As you can see from the printed paths above, it is possible that the DICOM files are not ordered according to their actual image position! <br />
This can be verified by inspecting the SliceLocation

In [None]:
### unordered slices ###
for slice in mri_data[:5]: # just show the first 5 slices
    print(slice.SliceLocation) # this is the location of the within the scanner coordinate system

It crucial to order them, as otherwise your complete scan would be shuffeled and useless

We can use the "SliceLocation" attribute passed to the *sorted* function to identify the 2D slice position and thus order the slices

In [38]:
# This sorts the slices according to their location
mri_data_ordered = sorted(mri_data, key=lambda slice: slice.SliceLocation) 

In [None]:
### Ordered slices ###
for slice in mri_data_ordered[:5]:
    print(slice.SliceLocation)

Now we extract the actual data (pixel_arrays) from the DICOM files and store them in a list

In [66]:
full_volume = []
for slice in mri_data_ordered:
    full_volume.append(slice.pixel_array) # fill the 3D array in a slice-per-slice manner

In [None]:
full_volume[1,:]

Can we use `shape` function to get the size of `full_volume`? try below

In [None]:
print(type(full_volume))

In [None]:
full_volume = np.array(full_volume)
print(full_volume.shape)
print(full_volume.dtype)

And now we can take a look at some slices of the ordered 3D volume:

In [None]:
fig, axis = plt.subplots(3, 3, figsize=(10, 10))

slice_counter = 0
for i in range(3):
    for j in range(3):
        axis[i][j].imshow(full_volume[slice_counter], cmap="gray")
        slice_counter+=1

Can you show all 27? (5 by 6 subplot) - also just show only images without any axis ticks and numbers next to axes.
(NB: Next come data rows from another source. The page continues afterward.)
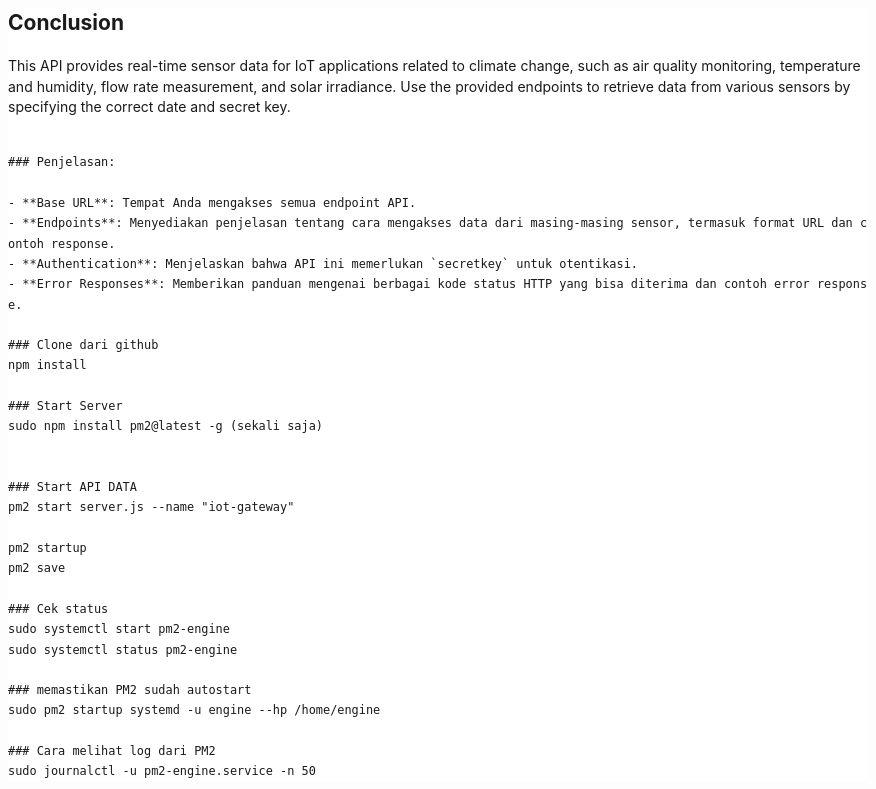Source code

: ## Conclusion

This API provides real-time sensor data for IoT applications related to climate change, such as air quality monitoring, temperature and humidity, flow rate measurement, and solar irradiance. Use the provided endpoints to retrieve data from various sensors by specifying the correct date and secret key.

```

### Penjelasan:

- **Base URL**: Tempat Anda mengakses semua endpoint API.
- **Endpoints**: Menyediakan penjelasan tentang cara mengakses data dari masing-masing sensor, termasuk format URL dan contoh response.
- **Authentication**: Menjelaskan bahwa API ini memerlukan `secretkey` untuk otentikasi.
- **Error Responses**: Memberikan panduan mengenai berbagai kode status HTTP yang bisa diterima dan contoh error response.

### Clone dari github
npm install

### Start Server
sudo npm install pm2@latest -g (sekali saja)


### Start API DATA
pm2 start server.js --name "iot-gateway"

pm2 startup
pm2 save

### Cek status
sudo systemctl start pm2-engine
sudo systemctl status pm2-engine

### memastikan PM2 sudah autostart
sudo pm2 startup systemd -u engine --hp /home/engine

### Cara melihat log dari PM2
sudo journalctl -u pm2-engine.service -n 50

```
Additionally, the pannels must be as big as possible.

***Hint: You need to use `IF` Statement***

We now have a way to handle 2D and 3D data stored in the DICOM format

But (as you will have noticed), manual file reading and ordering seems kind of tedious, it would be great if there was a tool which handles this for us.

There is, and its name is SimpleITK https://pypi.org/project/SimpleITK/

SimpleITK provides functionality to automatically detect and read all dicom files without you managing the file reading or slice ordering

The overall routine is always identical

1. Get Series Ids of all files in the directory. This is important as there also might be multiple scans in the same directory and we do not want to mix them. *ImageSeriesReader.GetGDCMSeriesIDs(path)* handles this and returns all Ids it can find
2. Then we return all file names in the directory which have our desired Id *ImageSeriesReader.GetGDCMSeriesFileNames(path, ID)* provides this functionality
3. We then define the image reader called *ImageSeriesReader()* and feed it the file names using *SetFileNames(file_names)*
4. Finally we execute the reader in order to get our desired data by calling *Execute()*

Let's go:<br />
At first we import the necessary libraries:

#### Imports
* SimpleITK to read 3D volumes in dcm format

In [74]:
import SimpleITK as sitk

In [None]:
series_ids = sitk.ImageSeriesReader.GetGDCMSeriesIDs(str(path_to_head_mri))
print(series_ids)

In [None]:
series_file_names = sitk.ImageSeriesReader.GetGDCMSeriesFileNames(str(path_to_head_mri), series_ids[0])
series_file_names  # Notice how the files are already ordered

In [78]:
series_reader = sitk.ImageSeriesReader()
series_reader.SetFileNames(series_file_names)

In [79]:
image_data = series_reader.Execute()

In [None]:
print(image_data.GetSize()) # show the size of the 3D image array

### This is all you have to do, to get your full volumetric data
As you can see, the shape is (256, 256, 27), whereas above the shape was (27, 256, 256). 
This is just due to a different order of image dimensions. <br />

The final step we have to perform is the conversion of the sitk image object to a numpy array. This can be done by calling *GetArrayFromImage(image_data)*

In [None]:
head_mri = sitk.GetArrayFromImage(image_data)
print(type(head_mri))
print(head_mri.shape)

As you can see, it also directly moved the slice channel to the front - Great!
Now we can take a look at our images and as you can see the result is identical to the one above!

In [None]:
fig, axis = plt.subplots(3, 3, figsize=(10, 10))

slice_counter = 0
for i in range(3):
    for j in range(3):
        axis[i][j].imshow(head_mri[slice_counter], cmap="gray")
        slice_counter+=1

You now have all the tools to work with files stored in the DICOM format

------